Methods: A total of 584 respondents to the 1994, 1999, and/or 2004 National Long-Term Care Surveys (NLTCS) who were hospitalized within 90 days prior to the interview and reported ADL disability at the time of the interview were considered for analysis. Medicare claims linked to the NLTCS provided information about hospital episodes, so those enrolled in Health Maintenance Organizations or Veterans Affairs Medical Centers were not included (n = 62), resulting in a total sample size of 522. ADL disability was defined as needing human help or equipment to complete the task. Unmet ADL need was defined as receiving inadequate or no help for one or more ADL disabilities. Disability that began within 90 days of the interview was considered new disability.

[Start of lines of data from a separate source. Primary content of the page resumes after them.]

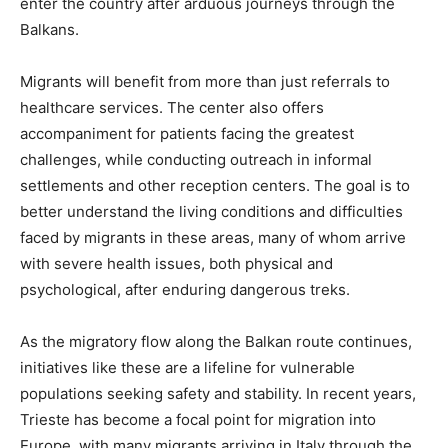
enter the country after arduous journeys through the
Balkans.
Migrants will benefit from more than just referrals to
healthcare services. The center also offers
accompaniment for patients facing the greatest
challenges, while conducting outreach in informal
settlements and other reception centers. The goal is to
better understand the living conditions and difficulties
faced by migrants in these areas, many of whom arrive
with severe health issues, both physical and
psychological, after enduring dangerous treks.
As the migratory flow along the Balkan route continues,
initiatives like these are a lifeline for vulnerable
populations seeking safety and stability. In recent years,
Trieste has become a focal point for migration into
Europe, with many migrants arriving in Italy through the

Results: After adjusting for demographic, health, and functioning characteristics, unmet ADL need was associated with increased risk for hospital readmission (HR: 1.37, 95% CI: 1.03-1.82). Risk of readmission was greater for those with unmet need for new disabilities than those with unmet need for disabilities that were present before the index hospitalization (HR: 1.66, 95% CI: 1.01-2.73).
Implications: Many older patients are discharged from the hospital with ADL disability. Those who report unmet need for new ADL disabilities after they return home from the hospital are particularly vulnerable to readmission. Patients' functional needs after discharge should be carefully evaluated and addressed.